──────── ФРАГМЕНТ СТРАНИЦЫ ────────

Кавалеристы стали отступать, но лишь только они поднялись из окопов, земля у наших боевых линий закипела от огня противника, и в это же время скрывавшаяся до сих пор в деревнях германская пехота бросилась в атаку по чистому открытому полю.

Предчувствуя, что отступление наших кавалеристов и пластунов в настоящих условиях, будет слишком тяжёлым, я не выполнил данного мне приказания сняться с позиции и отступить. Настал момент, которого я ждал с таким волнением: 14-ти орудийная батарея должна себя показать.

Внезапный ураган сорвался от маленького домика на шоссе и сразу покрыл оторопелых немцев, [45] валившихся на землю без счёта, страшным вихрем рвущегося и сыплящегося на них раскалённого металла.

──────── ЗАПИСИ ────────

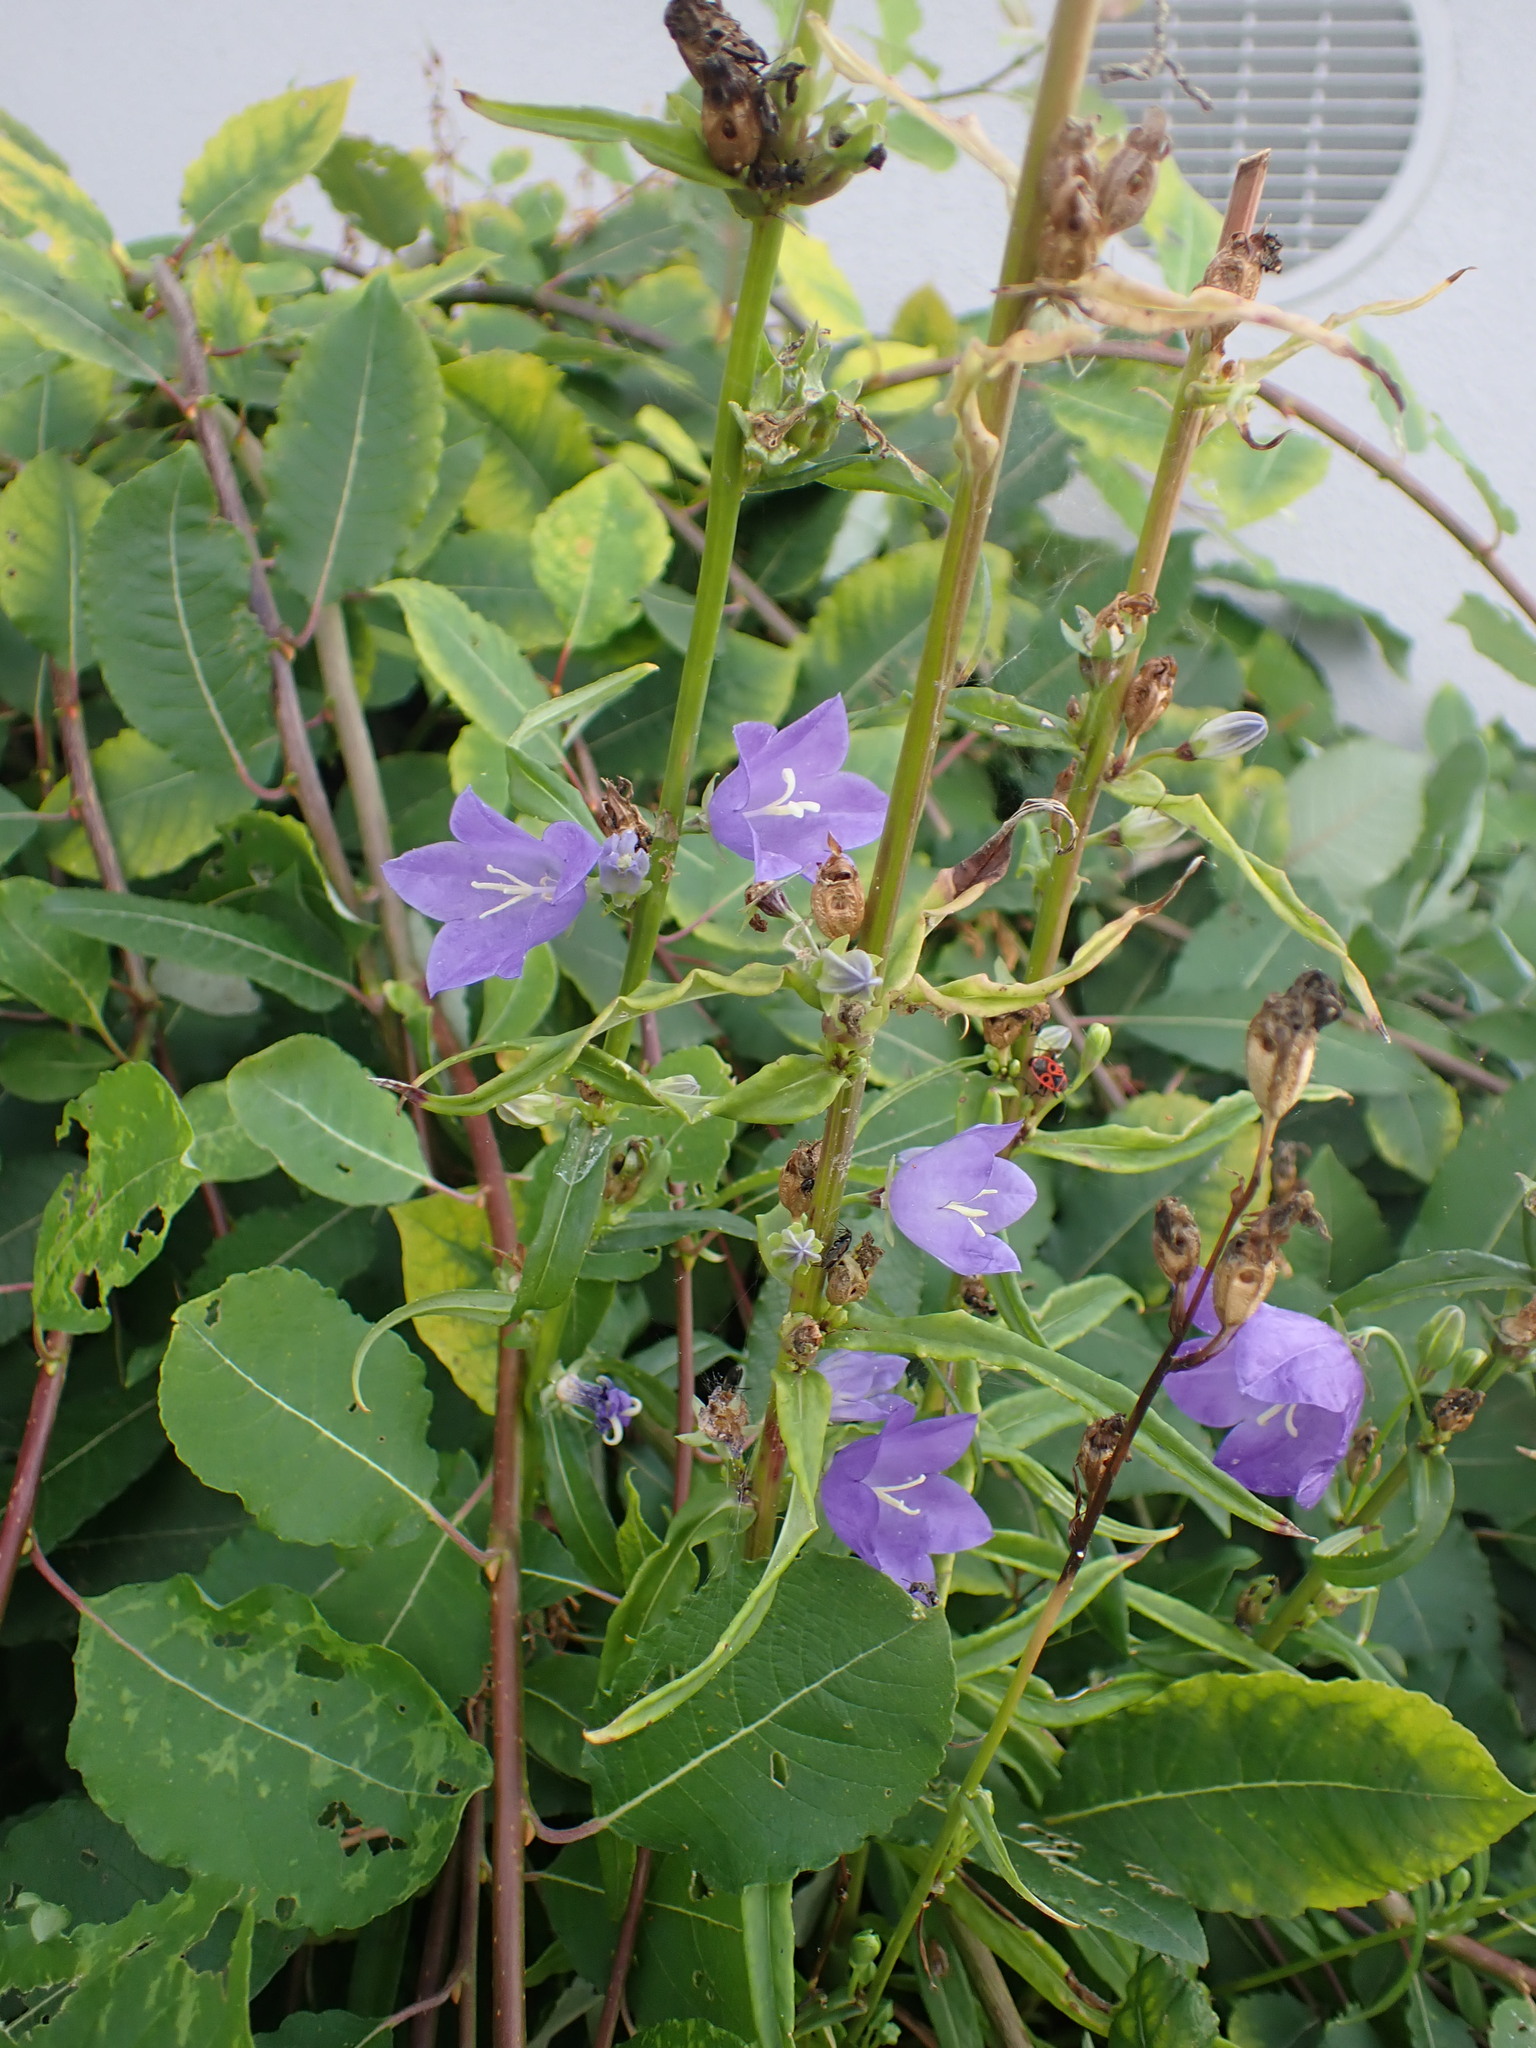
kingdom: Plantae
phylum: Tracheophyta
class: Magnoliopsida
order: Asterales
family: Campanulaceae
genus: Campanula
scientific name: Campanula persicifolia
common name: Peach-leaved bellflower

────────

Повторите без изменений часть фрагмента о бое батареи: она начинается со слов, содержащих «Внезапный ураган сорвался», и заканчивается на «них раскалённого металла.».

Внезапный ураган сорвался от маленького домика на шоссе и сразу покрыл оторопелых немцев, [45] валившихся на землю без счёта, страшным вихрем рвущегося и сыплящегося на них раскалённого металла.